_Work order_. Within the entries below, find every line that has the string "High", then copy it.

_Data in this exercise_.
━━━━━━

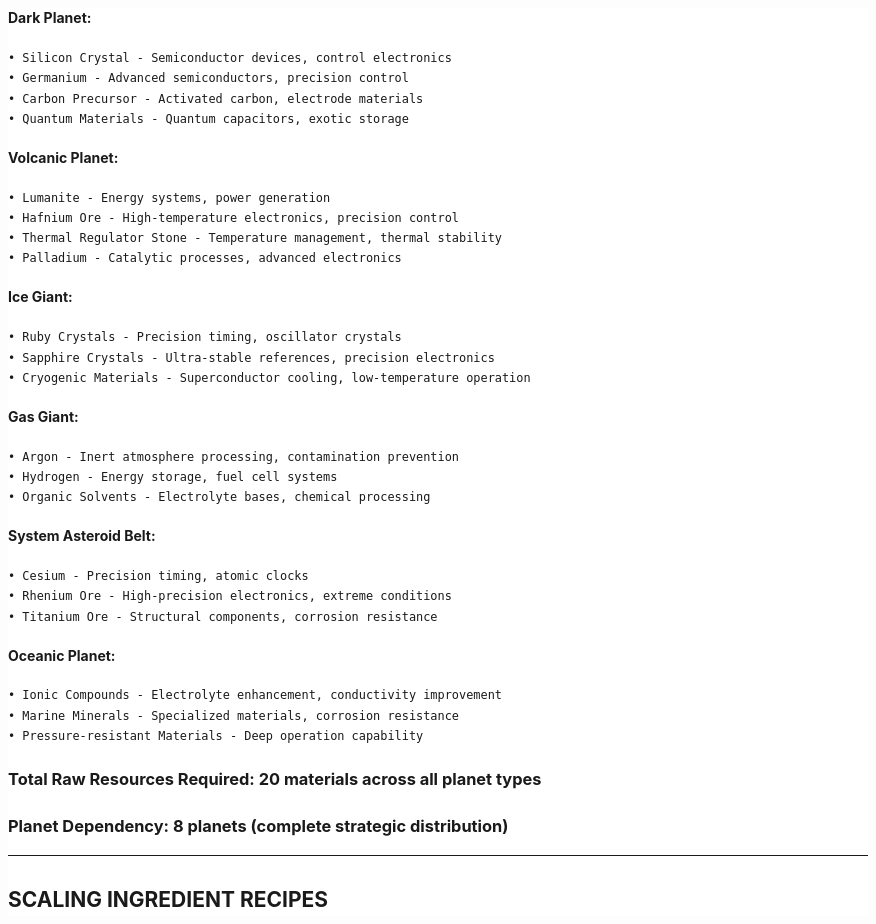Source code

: #### **Dark Planet:**
```
• Silicon Crystal - Semiconductor devices, control electronics
• Germanium - Advanced semiconductors, precision control
• Carbon Precursor - Activated carbon, electrode materials
• Quantum Materials - Quantum capacitors, exotic storage
```

#### **Volcanic Planet:**
```
• Lumanite - Energy systems, power generation
• Hafnium Ore - High-temperature electronics, precision control
• Thermal Regulator Stone - Temperature management, thermal stability
• Palladium - Catalytic processes, advanced electronics
```

#### **Ice Giant:**
```
• Ruby Crystals - Precision timing, oscillator crystals
• Sapphire Crystals - Ultra-stable references, precision electronics
• Cryogenic Materials - Superconductor cooling, low-temperature operation
```

#### **Gas Giant:**
```
• Argon - Inert atmosphere processing, contamination prevention
• Hydrogen - Energy storage, fuel cell systems
• Organic Solvents - Electrolyte bases, chemical processing
```

#### **System Asteroid Belt:**
```
• Cesium - Precision timing, atomic clocks
• Rhenium Ore - High-precision electronics, extreme conditions
• Titanium Ore - Structural components, corrosion resistance
```

#### **Oceanic Planet:**
```
• Ionic Compounds - Electrolyte enhancement, conductivity improvement
• Marine Minerals - Specialized materials, corrosion resistance
• Pressure-resistant Materials - Deep operation capability
```

### **Total Raw Resources Required: 20 materials across all planet types**
### **Planet Dependency: 8 planets (complete strategic distribution)**

---

## **SCALING INGREDIENT RECIPES**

━━━━━━

_Problem solution_.
• Hafnium Ore - High-temperature electronics, precision control
• Rhenium Ore - High-precision electronics, extreme conditions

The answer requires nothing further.